*** Material provided ***

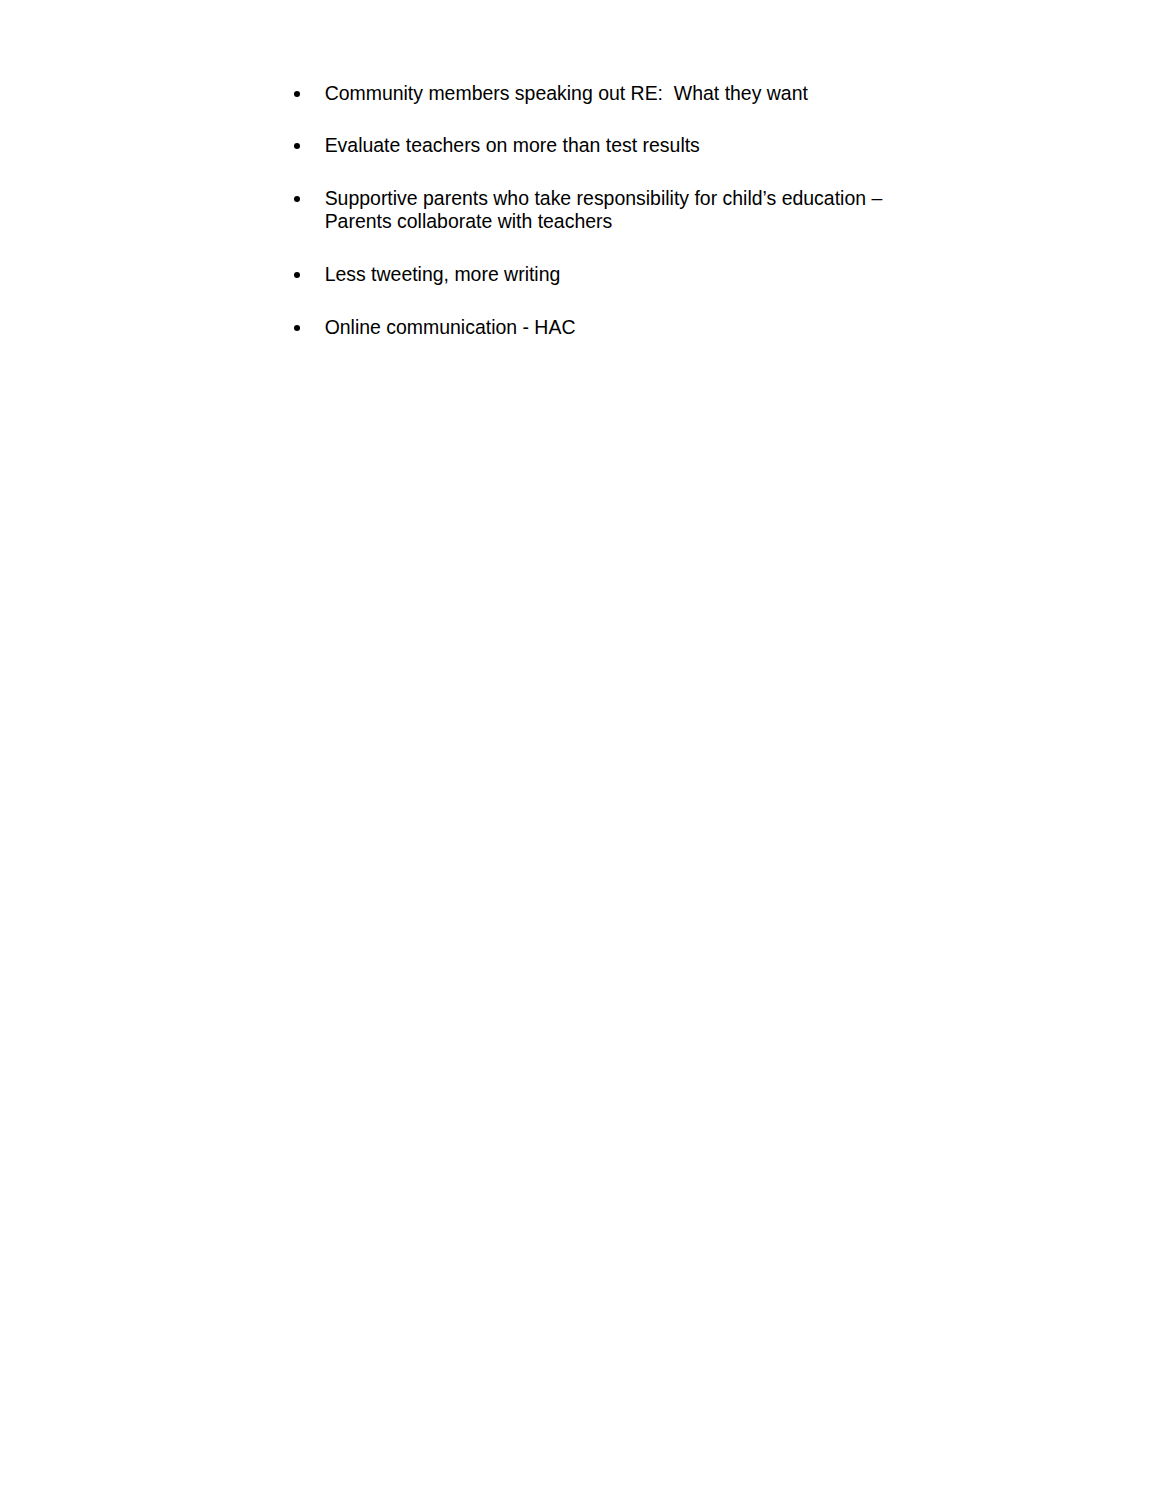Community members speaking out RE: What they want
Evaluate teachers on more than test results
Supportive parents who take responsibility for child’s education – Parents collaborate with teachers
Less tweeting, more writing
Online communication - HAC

*** End of Material provided ***

Each record above should come back exactly the same, only without its pictures.

Community members speaking out RE: What they want
Evaluate teachers on more than test results
Supportive parents who take responsibility for child’s education – Parents collaborate with teachers
Less tweeting, more writing
Online communication - HAC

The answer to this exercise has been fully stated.